Saved data entries:
● ● ● ●
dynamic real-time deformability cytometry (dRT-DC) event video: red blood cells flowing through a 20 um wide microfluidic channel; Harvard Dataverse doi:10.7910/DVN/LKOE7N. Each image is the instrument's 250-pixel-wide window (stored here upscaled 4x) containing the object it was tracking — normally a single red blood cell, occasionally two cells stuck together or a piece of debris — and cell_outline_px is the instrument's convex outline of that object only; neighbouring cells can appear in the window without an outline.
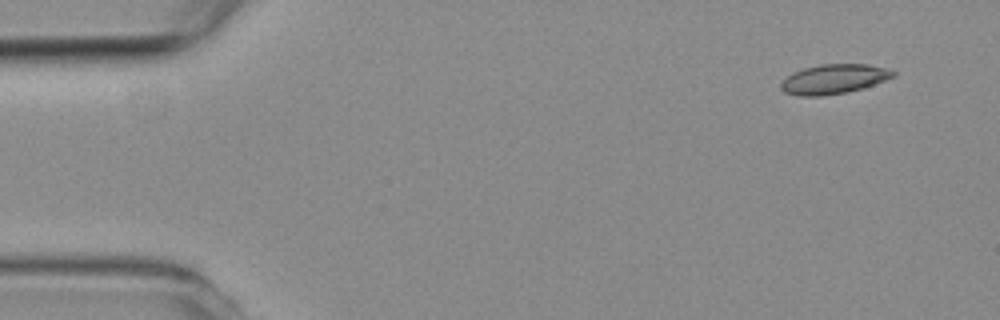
{"species": "common noctule bat (a hibernating species)", "species_latin": "Nyctalus noctula", "temperature_condition": "room temperature", "stored_images_in_passage": 5, "camera_frame_rate_fps": 3000, "um_per_image_px": 0.085, "animal": {"sex": "female", "body_mass_g": 19.3, "forearm_length_mm": 54.1}, "frame": {"image": 1, "passage_image": 1, "time_ms": 0.0, "image_size_px": [1000, 320], "cell_outline_px": [[896, 76], [848, 92], [820, 96], [800, 96], [784, 92], [780, 88], [780, 84], [792, 72], [804, 68], [820, 64], [868, 64], [888, 68], [896, 72]], "centroid_in_image_um": [70.87, 6.71], "position_along_channel_um": 14.1, "area_um2": 19.25}}
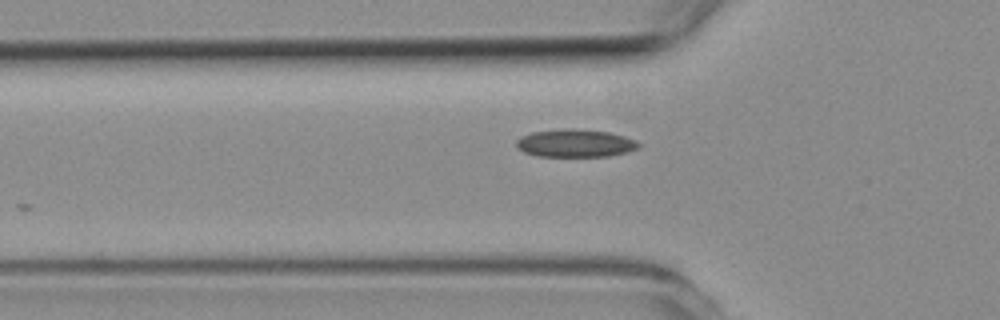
{"frame": {"image": 2, "passage_image": 4, "time_ms": 4.333, "image_size_px": [1000, 320], "cell_outline_px": [[640, 148], [628, 152], [608, 156], [536, 156], [524, 152], [516, 144], [516, 140], [532, 132], [564, 128], [572, 128], [608, 132], [624, 136], [636, 140], [640, 144]], "centroid_in_image_um": [48.94, 12.17], "position_along_channel_um": 76.9, "area_um2": 19.77}}
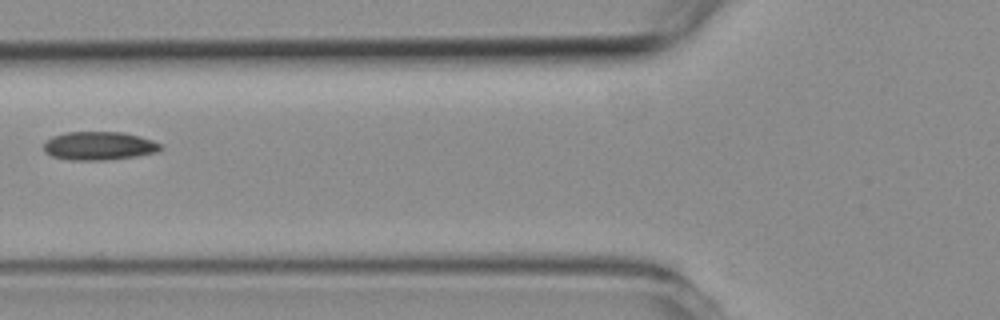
{"frame": {"image": 3, "passage_image": 5, "time_ms": 5.333, "image_size_px": [1000, 320], "cell_outline_px": [[160, 148], [156, 152], [136, 156], [104, 160], [68, 160], [52, 156], [44, 152], [44, 144], [52, 136], [68, 132], [124, 132], [140, 136], [160, 144]], "centroid_in_image_um": [8.38, 12.4], "position_along_channel_um": 117.4, "area_um2": 19.19}}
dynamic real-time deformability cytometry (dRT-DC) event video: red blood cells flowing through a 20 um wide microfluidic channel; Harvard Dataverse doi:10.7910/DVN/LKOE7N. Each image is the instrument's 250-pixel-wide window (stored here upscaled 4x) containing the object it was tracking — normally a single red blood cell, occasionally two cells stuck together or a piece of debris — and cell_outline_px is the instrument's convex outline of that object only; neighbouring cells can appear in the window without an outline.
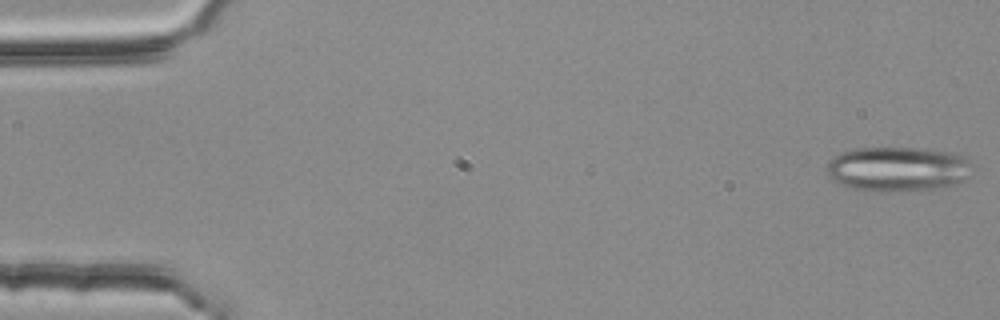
{"species": "common noctule bat (a hibernating species)", "species_latin": "Nyctalus noctula", "temperature_condition": "room temperature", "stored_images_in_passage": 53, "segment_of_instrument_passage": [1, 2], "camera_frame_rate_fps": 3000, "um_per_image_px": 0.085, "animal": {"sex": "female", "body_mass_g": 25.1}, "frame": {"image": 1, "passage_image": 1, "time_ms": 0.0, "image_size_px": [1000, 320], "cell_outline_px": [[968, 176], [964, 180], [956, 184], [920, 192], [880, 192], [852, 188], [840, 184], [832, 180], [828, 176], [828, 160], [840, 152], [856, 148], [928, 148], [952, 152], [968, 160]], "centroid_in_image_um": [76.28, 14.38], "position_along_channel_um": 8.7, "area_um2": 38.38}}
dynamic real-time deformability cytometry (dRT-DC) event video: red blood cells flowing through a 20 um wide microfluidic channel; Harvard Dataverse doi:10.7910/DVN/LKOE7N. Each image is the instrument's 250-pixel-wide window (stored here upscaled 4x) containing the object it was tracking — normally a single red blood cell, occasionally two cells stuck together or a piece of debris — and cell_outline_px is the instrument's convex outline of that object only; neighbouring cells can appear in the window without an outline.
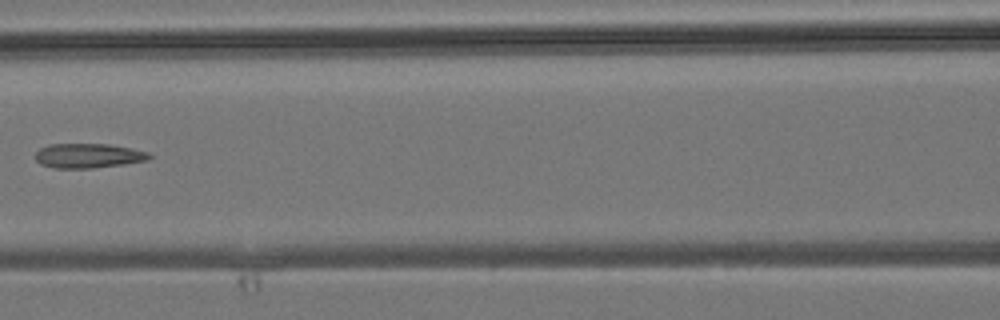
{"species": "common noctule bat (a hibernating species)", "species_latin": "Nyctalus noctula", "temperature_condition": "room temperature", "stored_images_in_passage": 7, "camera_frame_rate_fps": 3000, "um_per_image_px": 0.085, "animal": {"sex": "male", "body_mass_g": 19.2, "forearm_length_mm": 51.8}, "frame": {"image": 1, "passage_image": 7, "time_ms": 6.667, "image_size_px": [1000, 320], "cell_outline_px": [[152, 156], [144, 160], [124, 164], [92, 168], [56, 168], [40, 164], [36, 160], [36, 152], [40, 148], [48, 144], [108, 144], [132, 148], [148, 152]], "centroid_in_image_um": [7.47, 13.23], "position_along_channel_um": 159.1, "area_um2": 16.18}}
● ● ● ●
[TASK DETAILS] Write the entries above out in full, exactly, with no images.

[REPLY]
dynamic real-time deformability cytometry (dRT-DC) event video: red blood cells flowing through a 20 um wide microfluidic channel; Harvard Dataverse doi:10.7910/DVN/LKOE7N. Each image is the instrument's 250-pixel-wide window (stored here upscaled 4x) containing the object it was tracking — normally a single red blood cell, occasionally two cells stuck together or a piece of debris — and cell_outline_px is the instrument's convex outline of that object only; neighbouring cells can appear in the window without an outline.
{"species": "common noctule bat (a hibernating species)", "species_latin": "Nyctalus noctula", "temperature_condition": "room temperature", "stored_images_in_passage": 5, "camera_frame_rate_fps": 3000, "um_per_image_px": 0.085, "animal": {"sex": "female", "body_mass_g": 19.3, "forearm_length_mm": 54.1}, "frame": {"image": 1, "passage_image": 1, "time_ms": 0.0, "image_size_px": [1000, 320], "cell_outline_px": [[896, 76], [848, 92], [820, 96], [800, 96], [784, 92], [780, 88], [780, 84], [792, 72], [804, 68], [820, 64], [868, 64], [888, 68], [896, 72]], "centroid_in_image_um": [70.87, 6.71], "position_along_channel_um": 14.1, "area_um2": 19.25}}
{"frame": {"image": 2, "passage_image": 4, "time_ms": 4.333, "image_size_px": [1000, 320], "cell_outline_px": [[640, 148], [628, 152], [608, 156], [536, 156], [524, 152], [516, 144], [516, 140], [532, 132], [564, 128], [572, 128], [608, 132], [624, 136], [636, 140], [640, 144]], "centroid_in_image_um": [48.94, 12.17], "position_along_channel_um": 76.9, "area_um2": 19.77}}
{"frame": {"image": 3, "passage_image": 5, "time_ms": 5.333, "image_size_px": [1000, 320], "cell_outline_px": [[160, 148], [156, 152], [136, 156], [104, 160], [68, 160], [52, 156], [44, 152], [44, 144], [52, 136], [68, 132], [124, 132], [140, 136], [160, 144]], "centroid_in_image_um": [8.38, 12.4], "position_along_channel_um": 117.4, "area_um2": 19.19}}
dynamic real-time deformability cytometry (dRT-DC) event video: red blood cells flowing through a 20 um wide microfluidic channel; Harvard Dataverse doi:10.7910/DVN/LKOE7N. Each image is the instrument's 250-pixel-wide window (stored here upscaled 4x) containing the object it was tracking — normally a single red blood cell, occasionally two cells stuck together or a piece of debris — and cell_outline_px is the instrument's convex outline of that object only; neighbouring cells can appear in the window without an outline.
{"species": "common noctule bat (a hibernating species)", "species_latin": "Nyctalus noctula", "temperature_condition": "room temperature", "stored_images_in_passage": 53, "segment_of_instrument_passage": [1, 2], "camera_frame_rate_fps": 3000, "um_per_image_px": 0.085, "animal": {"sex": "female", "body_mass_g": 25.1}, "frame": {"image": 1, "passage_image": 1, "time_ms": 0.0, "image_size_px": [1000, 320], "cell_outline_px": [[968, 176], [964, 180], [956, 184], [920, 192], [880, 192], [852, 188], [840, 184], [832, 180], [828, 176], [828, 160], [840, 152], [856, 148], [928, 148], [952, 152], [968, 160]], "centroid_in_image_um": [76.28, 14.38], "position_along_channel_um": 8.7, "area_um2": 38.38}}
dynamic real-time deformability cytometry (dRT-DC) event video: red blood cells flowing through a 20 um wide microfluidic channel; Harvard Dataverse doi:10.7910/DVN/LKOE7N. Each image is the instrument's 250-pixel-wide window (stored here upscaled 4x) containing the object it was tracking — normally a single red blood cell, occasionally two cells stuck together or a piece of debris — and cell_outline_px is the instrument's convex outline of that object only; neighbouring cells can appear in the window without an outline.
{"species": "common noctule bat (a hibernating species)", "species_latin": "Nyctalus noctula", "temperature_condition": "room temperature", "stored_images_in_passage": 7, "camera_frame_rate_fps": 3000, "um_per_image_px": 0.085, "animal": {"sex": "male", "body_mass_g": 19.2, "forearm_length_mm": 51.8}, "frame": {"image": 1, "passage_image": 7, "time_ms": 6.667, "image_size_px": [1000, 320], "cell_outline_px": [[152, 156], [144, 160], [124, 164], [92, 168], [56, 168], [40, 164], [36, 160], [36, 152], [40, 148], [48, 144], [108, 144], [132, 148], [148, 152]], "centroid_in_image_um": [7.47, 13.23], "position_along_channel_um": 159.1, "area_um2": 16.18}}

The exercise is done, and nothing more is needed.